Shared Responsibility Model

The first factor in looking at the shared responsibilities, is the Nextworld products the customer is using. The diagram to the right illustrates who is responsible for what based on the control area and the products used by you, the customer. In general, you are responsible for the information entered or created in your Nextworld environment and who accesses the environment and how. Nextworld is responsible for protecting the information within the cloud infrastructure.

Screenshot 2022 03 09 at 11 13 48
Customer Responsibilities

Controls that are the sole responsibility of the customer.

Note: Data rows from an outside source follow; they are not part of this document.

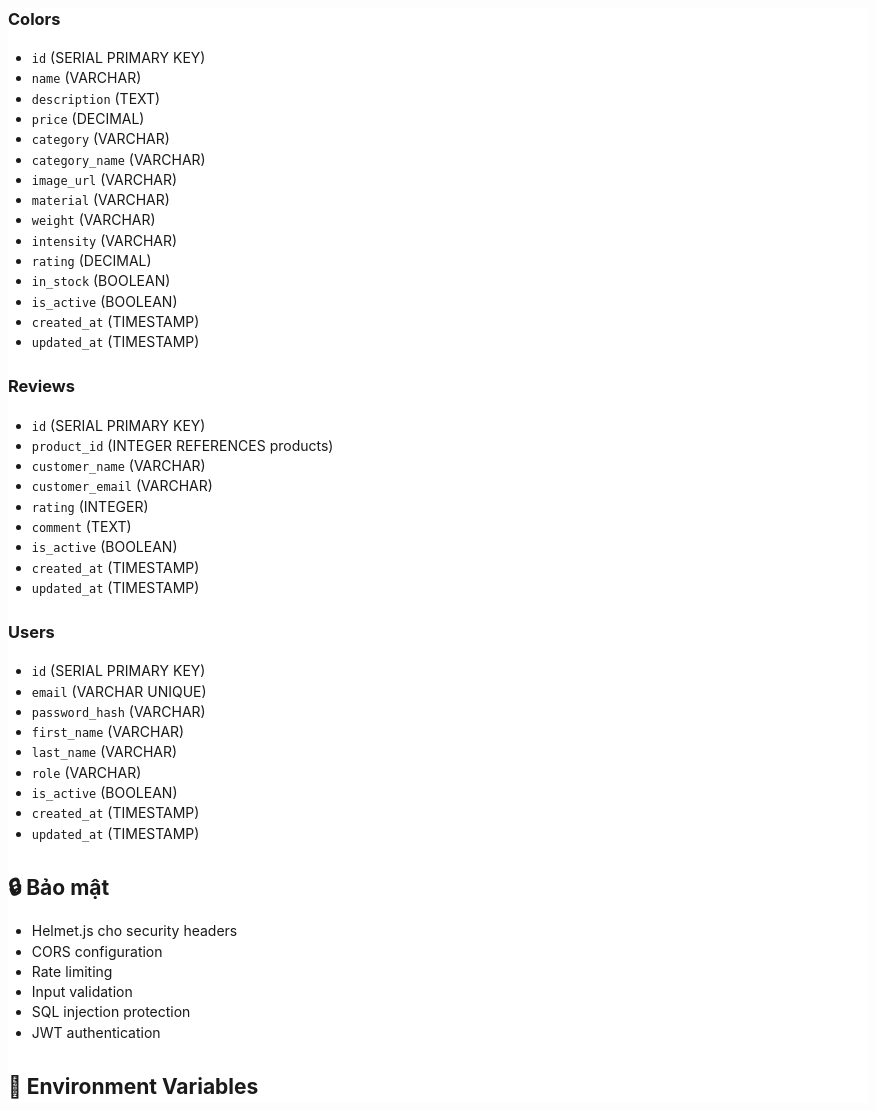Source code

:### Colors
- `id` (SERIAL PRIMARY KEY)
- `name` (VARCHAR)
- `description` (TEXT)
- `price` (DECIMAL)
- `category` (VARCHAR)
- `category_name` (VARCHAR)
- `image_url` (VARCHAR)
- `material` (VARCHAR)
- `weight` (VARCHAR)
- `intensity` (VARCHAR)
- `rating` (DECIMAL)
- `in_stock` (BOOLEAN)
- `is_active` (BOOLEAN)
- `created_at` (TIMESTAMP)
- `updated_at` (TIMESTAMP)

### Reviews
- `id` (SERIAL PRIMARY KEY)
- `product_id` (INTEGER REFERENCES products)
- `customer_name` (VARCHAR)
- `customer_email` (VARCHAR)
- `rating` (INTEGER)
- `comment` (TEXT)
- `is_active` (BOOLEAN)
- `created_at` (TIMESTAMP)
- `updated_at` (TIMESTAMP)

### Users
- `id` (SERIAL PRIMARY KEY)
- `email` (VARCHAR UNIQUE)
- `password_hash` (VARCHAR)
- `first_name` (VARCHAR)
- `last_name` (VARCHAR)
- `role` (VARCHAR)
- `is_active` (BOOLEAN)
- `created_at` (TIMESTAMP)
- `updated_at` (TIMESTAMP)

## 🔒 Bảo mật

- Helmet.js cho security headers
- CORS configuration
- Rate limiting
- Input validation
- SQL injection protection
- JWT authentication

## 📝 Environment Variables
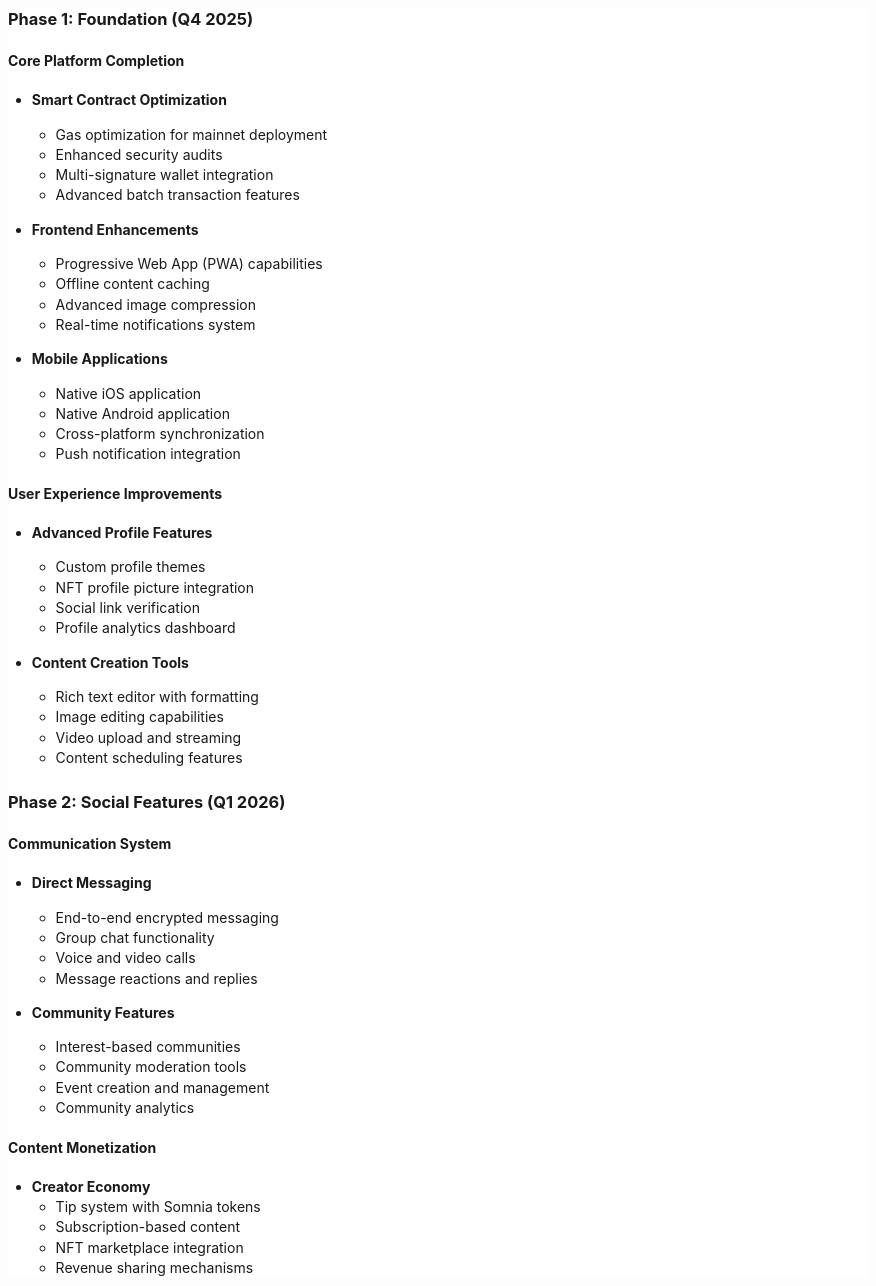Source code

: ### **Phase 1: Foundation (Q4 2025)**
#### **Core Platform Completion**
- **Smart Contract Optimization**
  - Gas optimization for mainnet deployment
  - Enhanced security audits
  - Multi-signature wallet integration
  - Advanced batch transaction features

- **Frontend Enhancements**
  - Progressive Web App (PWA) capabilities
  - Offline content caching
  - Advanced image compression
  - Real-time notifications system

- **Mobile Applications**
  - Native iOS application
  - Native Android application
  - Cross-platform synchronization
  - Push notification integration

#### **User Experience Improvements**
- **Advanced Profile Features**
  - Custom profile themes
  - NFT profile picture integration
  - Social link verification
  - Profile analytics dashboard

- **Content Creation Tools**
  - Rich text editor with formatting
  - Image editing capabilities
  - Video upload and streaming
  - Content scheduling features

### **Phase 2: Social Features (Q1 2026)**
#### **Communication System**
- **Direct Messaging**
  - End-to-end encrypted messaging
  - Group chat functionality
  - Voice and video calls
  - Message reactions and replies

- **Community Features**
  - Interest-based communities
  - Community moderation tools
  - Event creation and management
  - Community analytics

#### **Content Monetization**
- **Creator Economy**
  - Tip system with Somnia tokens
  - Subscription-based content
  - NFT marketplace integration
  - Revenue sharing mechanisms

  • Data flow definition and classification – Data inventory, classification, labeling and retention.
  • Device protection – Antivirus protection, acceptable use policies, mobile device management, remote work policies.
Shared Responsibilities

Controls that Nextworld and the customer have responsibility for depending on the context of the control.

  • Identity and access management – The customer is responsible for account management, role & permission assignment, and multi-factor authentication for users accessing the customer instance. Nextworld is responsible for the security controls for accessing the infrastructure components.
  • Application controls – Nextworld is responsible for the securing the code base, processing integrity within the applications, and change management on the base product. The customer is responsible for configurations made in the applications and processing integrity and change management for applications they develop in the Platform.


Nextworld Responsibilities

Controls that are the responsibility of Nextworld.

  • Infrastructure – Operating systems, runtime services, and database management
  • Network controls – Encryption, load balancing, auto-scaling, geo-location restrictions.
  • Data backup and recovery – Database backups, storage and recovery procedures.
Infrastructure Service Provider

Controls that are the responsibility of the infrastructure service provider.

Physical security – Access and environmental protections of the data centers and hardware. Nextworld leverages world class infrastructure service providers that provide the physical and environmental protections.